OrangeWizard posted...Nine_Breaker posted...

If the premise is an axiom

It can't be, because

A) There would be no way to distinguish axioms as premises from non-axiomatic premises.

B) There would be no way to distinguish a sound argument from an unsound argument.

Axioms are established, implicitly or explicitly, before the argument, not during.

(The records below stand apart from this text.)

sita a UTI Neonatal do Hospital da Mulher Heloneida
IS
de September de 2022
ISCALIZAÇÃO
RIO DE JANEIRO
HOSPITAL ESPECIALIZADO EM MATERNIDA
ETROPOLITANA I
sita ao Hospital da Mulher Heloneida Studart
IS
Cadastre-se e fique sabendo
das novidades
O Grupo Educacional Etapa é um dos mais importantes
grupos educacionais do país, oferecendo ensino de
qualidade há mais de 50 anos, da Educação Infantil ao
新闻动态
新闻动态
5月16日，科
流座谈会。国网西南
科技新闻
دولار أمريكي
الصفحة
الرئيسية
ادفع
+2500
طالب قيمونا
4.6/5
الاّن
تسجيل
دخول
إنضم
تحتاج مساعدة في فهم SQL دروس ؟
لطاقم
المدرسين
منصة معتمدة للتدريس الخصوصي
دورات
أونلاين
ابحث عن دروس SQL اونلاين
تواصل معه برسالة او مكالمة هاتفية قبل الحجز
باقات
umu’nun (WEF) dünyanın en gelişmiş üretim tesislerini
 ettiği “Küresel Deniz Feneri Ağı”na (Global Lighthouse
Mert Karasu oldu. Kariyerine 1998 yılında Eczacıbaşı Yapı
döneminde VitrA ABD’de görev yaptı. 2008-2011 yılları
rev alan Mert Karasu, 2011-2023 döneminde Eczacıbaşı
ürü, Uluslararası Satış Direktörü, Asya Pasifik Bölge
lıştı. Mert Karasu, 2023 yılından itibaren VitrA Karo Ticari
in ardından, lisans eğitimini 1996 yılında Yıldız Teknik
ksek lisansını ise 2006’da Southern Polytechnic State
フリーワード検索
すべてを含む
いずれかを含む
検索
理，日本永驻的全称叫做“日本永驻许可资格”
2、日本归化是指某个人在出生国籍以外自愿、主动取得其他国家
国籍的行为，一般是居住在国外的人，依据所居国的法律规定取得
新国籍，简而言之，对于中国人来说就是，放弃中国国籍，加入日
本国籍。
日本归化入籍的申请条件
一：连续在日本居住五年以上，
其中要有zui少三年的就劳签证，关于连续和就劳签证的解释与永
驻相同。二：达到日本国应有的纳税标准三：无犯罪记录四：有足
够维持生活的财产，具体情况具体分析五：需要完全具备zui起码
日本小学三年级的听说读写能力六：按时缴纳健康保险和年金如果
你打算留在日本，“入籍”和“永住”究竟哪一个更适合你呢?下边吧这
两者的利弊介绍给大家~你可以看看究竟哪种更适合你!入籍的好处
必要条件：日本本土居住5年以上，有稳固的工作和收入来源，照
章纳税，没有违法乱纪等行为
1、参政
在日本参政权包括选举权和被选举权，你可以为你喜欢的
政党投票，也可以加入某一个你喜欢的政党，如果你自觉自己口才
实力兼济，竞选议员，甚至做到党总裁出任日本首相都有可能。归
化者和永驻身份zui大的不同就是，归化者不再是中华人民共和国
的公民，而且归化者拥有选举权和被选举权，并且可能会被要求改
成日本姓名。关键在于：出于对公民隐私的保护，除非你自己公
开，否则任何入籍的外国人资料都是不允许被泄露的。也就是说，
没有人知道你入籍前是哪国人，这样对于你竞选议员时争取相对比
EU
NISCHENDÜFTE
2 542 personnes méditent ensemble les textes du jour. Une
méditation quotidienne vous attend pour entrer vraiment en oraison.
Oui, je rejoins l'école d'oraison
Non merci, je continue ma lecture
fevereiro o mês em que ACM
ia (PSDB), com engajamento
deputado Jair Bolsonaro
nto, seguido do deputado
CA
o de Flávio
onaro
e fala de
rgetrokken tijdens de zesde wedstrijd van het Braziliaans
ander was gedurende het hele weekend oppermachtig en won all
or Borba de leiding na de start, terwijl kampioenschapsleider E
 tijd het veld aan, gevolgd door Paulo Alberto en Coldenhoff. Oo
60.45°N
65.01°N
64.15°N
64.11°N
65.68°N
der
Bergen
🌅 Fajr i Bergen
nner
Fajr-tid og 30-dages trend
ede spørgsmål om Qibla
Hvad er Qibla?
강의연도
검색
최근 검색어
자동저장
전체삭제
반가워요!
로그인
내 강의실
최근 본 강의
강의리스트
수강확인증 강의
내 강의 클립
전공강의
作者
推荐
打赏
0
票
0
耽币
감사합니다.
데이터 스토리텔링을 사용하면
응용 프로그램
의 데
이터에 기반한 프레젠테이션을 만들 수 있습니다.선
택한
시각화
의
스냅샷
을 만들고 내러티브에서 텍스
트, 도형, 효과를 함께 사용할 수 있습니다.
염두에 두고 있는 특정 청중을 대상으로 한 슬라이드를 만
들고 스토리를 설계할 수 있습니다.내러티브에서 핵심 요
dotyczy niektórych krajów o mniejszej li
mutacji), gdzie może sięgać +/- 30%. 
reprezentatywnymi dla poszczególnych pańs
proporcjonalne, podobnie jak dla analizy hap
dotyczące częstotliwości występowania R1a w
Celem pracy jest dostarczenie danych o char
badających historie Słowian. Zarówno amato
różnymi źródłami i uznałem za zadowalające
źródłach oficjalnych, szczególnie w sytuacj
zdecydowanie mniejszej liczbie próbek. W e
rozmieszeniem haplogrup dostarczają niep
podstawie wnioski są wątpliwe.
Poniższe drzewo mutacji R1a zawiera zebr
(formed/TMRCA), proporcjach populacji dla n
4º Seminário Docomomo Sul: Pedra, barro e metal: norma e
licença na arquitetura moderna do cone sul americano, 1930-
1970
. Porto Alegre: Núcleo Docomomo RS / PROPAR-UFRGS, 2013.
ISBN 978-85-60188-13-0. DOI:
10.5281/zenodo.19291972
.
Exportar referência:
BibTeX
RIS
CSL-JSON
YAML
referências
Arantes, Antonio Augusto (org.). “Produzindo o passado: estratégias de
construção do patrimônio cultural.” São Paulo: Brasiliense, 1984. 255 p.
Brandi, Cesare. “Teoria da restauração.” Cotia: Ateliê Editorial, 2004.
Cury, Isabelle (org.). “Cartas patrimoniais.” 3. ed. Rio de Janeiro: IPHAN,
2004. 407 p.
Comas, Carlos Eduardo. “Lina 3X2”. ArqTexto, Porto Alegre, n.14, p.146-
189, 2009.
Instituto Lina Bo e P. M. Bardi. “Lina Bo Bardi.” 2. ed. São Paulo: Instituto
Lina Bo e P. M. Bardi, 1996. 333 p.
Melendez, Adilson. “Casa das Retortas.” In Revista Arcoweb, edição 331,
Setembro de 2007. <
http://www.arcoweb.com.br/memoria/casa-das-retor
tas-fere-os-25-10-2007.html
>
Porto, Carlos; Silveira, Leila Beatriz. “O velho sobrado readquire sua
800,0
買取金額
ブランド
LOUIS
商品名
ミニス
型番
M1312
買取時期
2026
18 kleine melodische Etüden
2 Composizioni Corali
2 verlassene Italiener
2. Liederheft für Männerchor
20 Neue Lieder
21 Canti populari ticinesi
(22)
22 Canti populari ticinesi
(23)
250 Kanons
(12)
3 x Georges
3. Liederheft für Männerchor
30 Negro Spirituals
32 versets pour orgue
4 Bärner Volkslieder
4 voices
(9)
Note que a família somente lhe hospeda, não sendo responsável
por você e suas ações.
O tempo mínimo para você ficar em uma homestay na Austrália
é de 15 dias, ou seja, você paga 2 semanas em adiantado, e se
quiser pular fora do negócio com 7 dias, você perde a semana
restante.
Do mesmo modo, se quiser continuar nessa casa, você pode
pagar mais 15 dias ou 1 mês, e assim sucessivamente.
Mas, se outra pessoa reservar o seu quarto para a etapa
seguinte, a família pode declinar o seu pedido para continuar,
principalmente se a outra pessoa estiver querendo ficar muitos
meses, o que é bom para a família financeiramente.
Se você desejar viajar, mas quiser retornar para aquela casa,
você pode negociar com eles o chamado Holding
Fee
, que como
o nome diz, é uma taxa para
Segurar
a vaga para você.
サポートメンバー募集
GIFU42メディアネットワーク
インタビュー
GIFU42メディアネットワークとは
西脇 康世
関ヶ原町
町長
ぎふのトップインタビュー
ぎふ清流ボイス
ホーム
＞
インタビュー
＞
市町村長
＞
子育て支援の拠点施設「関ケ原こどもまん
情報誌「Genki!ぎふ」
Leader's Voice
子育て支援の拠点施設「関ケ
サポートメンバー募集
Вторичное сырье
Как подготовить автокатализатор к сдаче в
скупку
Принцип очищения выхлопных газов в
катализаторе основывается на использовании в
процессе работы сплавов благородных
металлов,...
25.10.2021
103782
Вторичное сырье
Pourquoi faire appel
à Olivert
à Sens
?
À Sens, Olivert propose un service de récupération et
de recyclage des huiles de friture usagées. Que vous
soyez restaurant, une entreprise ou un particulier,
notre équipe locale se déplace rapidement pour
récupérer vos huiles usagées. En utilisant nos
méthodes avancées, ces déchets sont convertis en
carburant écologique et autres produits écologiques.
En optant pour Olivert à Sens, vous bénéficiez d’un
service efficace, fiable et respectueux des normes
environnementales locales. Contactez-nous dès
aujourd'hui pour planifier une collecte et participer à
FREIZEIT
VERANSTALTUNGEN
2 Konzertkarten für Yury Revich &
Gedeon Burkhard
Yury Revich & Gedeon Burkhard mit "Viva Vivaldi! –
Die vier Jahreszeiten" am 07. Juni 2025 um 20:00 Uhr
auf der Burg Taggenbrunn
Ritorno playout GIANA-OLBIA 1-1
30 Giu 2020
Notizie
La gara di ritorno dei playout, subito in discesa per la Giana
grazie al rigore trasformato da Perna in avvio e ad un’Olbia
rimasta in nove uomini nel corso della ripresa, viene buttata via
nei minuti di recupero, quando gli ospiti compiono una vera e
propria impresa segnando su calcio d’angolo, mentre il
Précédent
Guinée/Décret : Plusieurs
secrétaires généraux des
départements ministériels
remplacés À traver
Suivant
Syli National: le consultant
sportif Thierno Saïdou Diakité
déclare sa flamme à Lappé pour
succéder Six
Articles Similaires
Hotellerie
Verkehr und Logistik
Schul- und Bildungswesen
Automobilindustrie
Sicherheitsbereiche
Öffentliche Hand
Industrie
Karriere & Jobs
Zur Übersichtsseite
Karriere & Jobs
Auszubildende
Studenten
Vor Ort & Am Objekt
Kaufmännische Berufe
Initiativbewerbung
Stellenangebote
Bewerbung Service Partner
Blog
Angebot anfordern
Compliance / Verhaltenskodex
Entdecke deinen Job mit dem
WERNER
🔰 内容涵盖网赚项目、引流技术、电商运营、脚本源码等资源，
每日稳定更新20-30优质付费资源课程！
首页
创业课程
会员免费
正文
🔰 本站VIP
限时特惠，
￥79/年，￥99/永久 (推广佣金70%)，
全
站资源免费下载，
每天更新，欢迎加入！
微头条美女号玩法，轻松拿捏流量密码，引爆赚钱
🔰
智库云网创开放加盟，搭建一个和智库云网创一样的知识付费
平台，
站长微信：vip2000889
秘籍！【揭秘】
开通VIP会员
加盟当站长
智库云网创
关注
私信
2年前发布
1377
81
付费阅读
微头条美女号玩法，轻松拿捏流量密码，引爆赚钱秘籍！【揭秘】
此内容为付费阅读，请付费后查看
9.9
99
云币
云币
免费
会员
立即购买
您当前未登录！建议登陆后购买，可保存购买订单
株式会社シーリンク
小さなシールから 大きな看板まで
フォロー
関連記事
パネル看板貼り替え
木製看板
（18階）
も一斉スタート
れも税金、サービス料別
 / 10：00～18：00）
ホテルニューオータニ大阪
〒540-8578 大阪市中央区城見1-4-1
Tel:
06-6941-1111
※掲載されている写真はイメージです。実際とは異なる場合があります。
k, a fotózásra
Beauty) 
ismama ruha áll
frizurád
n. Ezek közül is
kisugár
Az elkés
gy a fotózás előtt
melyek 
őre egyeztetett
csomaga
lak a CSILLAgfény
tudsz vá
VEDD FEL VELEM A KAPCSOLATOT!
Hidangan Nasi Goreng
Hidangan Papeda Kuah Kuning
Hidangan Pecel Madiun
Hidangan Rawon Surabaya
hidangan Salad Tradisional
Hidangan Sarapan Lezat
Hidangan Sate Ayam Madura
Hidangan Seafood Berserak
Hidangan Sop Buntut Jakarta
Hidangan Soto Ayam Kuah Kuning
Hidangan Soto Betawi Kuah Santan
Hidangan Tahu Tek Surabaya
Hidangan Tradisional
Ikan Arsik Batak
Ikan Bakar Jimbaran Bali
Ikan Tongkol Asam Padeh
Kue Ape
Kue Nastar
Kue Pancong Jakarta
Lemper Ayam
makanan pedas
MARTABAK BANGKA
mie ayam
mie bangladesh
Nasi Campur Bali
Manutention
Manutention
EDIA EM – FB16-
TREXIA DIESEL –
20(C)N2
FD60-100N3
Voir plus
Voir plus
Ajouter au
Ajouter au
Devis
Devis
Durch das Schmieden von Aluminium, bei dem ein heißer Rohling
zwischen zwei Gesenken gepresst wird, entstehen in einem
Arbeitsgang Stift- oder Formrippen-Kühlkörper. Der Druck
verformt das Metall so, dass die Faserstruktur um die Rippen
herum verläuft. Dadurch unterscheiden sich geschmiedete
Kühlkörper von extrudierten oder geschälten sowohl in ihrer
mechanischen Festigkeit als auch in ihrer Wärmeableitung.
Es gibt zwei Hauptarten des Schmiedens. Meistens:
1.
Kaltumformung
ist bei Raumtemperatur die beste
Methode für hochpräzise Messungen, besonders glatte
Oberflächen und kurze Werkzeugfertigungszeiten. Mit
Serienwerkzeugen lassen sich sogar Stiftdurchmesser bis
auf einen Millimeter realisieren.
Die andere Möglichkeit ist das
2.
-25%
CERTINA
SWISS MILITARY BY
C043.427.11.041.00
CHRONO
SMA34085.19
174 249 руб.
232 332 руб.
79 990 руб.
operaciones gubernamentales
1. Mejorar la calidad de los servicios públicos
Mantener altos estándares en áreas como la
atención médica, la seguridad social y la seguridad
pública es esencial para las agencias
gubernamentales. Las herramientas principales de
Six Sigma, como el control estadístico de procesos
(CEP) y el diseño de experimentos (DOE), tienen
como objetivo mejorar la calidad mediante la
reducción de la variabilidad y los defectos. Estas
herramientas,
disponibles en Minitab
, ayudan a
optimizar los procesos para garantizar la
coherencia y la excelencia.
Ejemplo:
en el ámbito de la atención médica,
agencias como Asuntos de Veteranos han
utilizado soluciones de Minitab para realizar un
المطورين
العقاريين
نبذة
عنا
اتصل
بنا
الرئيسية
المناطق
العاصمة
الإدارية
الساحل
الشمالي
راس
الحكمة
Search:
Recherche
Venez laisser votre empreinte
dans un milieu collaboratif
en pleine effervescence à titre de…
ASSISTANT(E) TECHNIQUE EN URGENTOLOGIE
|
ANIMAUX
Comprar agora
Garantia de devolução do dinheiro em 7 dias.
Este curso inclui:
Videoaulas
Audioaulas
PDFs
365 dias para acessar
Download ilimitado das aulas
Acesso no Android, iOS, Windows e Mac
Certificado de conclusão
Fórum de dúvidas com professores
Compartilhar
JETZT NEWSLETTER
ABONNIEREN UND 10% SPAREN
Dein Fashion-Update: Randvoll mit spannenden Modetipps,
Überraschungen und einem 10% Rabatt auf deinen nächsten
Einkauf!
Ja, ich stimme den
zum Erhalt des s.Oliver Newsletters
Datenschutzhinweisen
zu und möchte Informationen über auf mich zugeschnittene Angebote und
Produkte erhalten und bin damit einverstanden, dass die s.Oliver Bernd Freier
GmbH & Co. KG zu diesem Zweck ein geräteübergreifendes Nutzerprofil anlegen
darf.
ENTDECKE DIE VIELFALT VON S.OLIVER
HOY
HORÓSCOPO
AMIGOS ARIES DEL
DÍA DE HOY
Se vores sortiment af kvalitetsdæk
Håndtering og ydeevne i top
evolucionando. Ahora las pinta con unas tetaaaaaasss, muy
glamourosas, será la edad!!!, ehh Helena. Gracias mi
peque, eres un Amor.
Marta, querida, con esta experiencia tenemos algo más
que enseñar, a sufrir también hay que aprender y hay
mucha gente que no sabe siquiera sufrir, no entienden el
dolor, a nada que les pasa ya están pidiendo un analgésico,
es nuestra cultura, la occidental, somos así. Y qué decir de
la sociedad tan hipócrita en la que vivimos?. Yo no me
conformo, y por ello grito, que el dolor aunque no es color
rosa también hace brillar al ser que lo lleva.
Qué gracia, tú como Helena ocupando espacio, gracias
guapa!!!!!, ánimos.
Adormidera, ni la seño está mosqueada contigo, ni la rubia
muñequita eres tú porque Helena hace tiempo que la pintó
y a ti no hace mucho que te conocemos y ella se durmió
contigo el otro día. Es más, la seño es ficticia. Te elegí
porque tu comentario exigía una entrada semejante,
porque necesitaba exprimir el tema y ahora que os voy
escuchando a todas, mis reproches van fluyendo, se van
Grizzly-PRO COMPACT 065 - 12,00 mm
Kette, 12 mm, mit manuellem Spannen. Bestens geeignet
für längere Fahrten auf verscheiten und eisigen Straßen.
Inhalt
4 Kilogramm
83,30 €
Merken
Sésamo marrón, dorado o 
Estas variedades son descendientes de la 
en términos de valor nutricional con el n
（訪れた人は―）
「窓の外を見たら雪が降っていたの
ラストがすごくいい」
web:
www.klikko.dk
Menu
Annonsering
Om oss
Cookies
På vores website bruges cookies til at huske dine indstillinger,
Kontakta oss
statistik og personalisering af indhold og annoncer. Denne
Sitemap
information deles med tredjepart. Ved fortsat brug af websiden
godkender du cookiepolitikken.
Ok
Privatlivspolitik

I'm not sure I follow necessarily. It's been a while so I was looking some stuff up:

http://www.cogsci.rpi.edu/~heuveb/teaching/Logic/CompLogic/Web/Handouts/Axioms.pdf

This link outlines the Rosser System and its axioms:

R.S.1: A & (A & A) (so really ¬(A & ¬(A & A)) )

R.S.2: (A & B) > A

R.S.3: (A > B) > (¬(B & C) > ¬(C & A))

It takes two premises:

1. P > Q

2. ¬(Q & ¬R)

and uses R.S.3 to arrive show that this means:

5. ¬(¬R & P)

Which makes sense. I'm not sure if using R.S.3 in step 3 of the proof constitutes making it a premise as well. I could have constructed my argument earlier to be a lot better, for sure.

Does the above argument constitute arriving at a truth without use of evidence?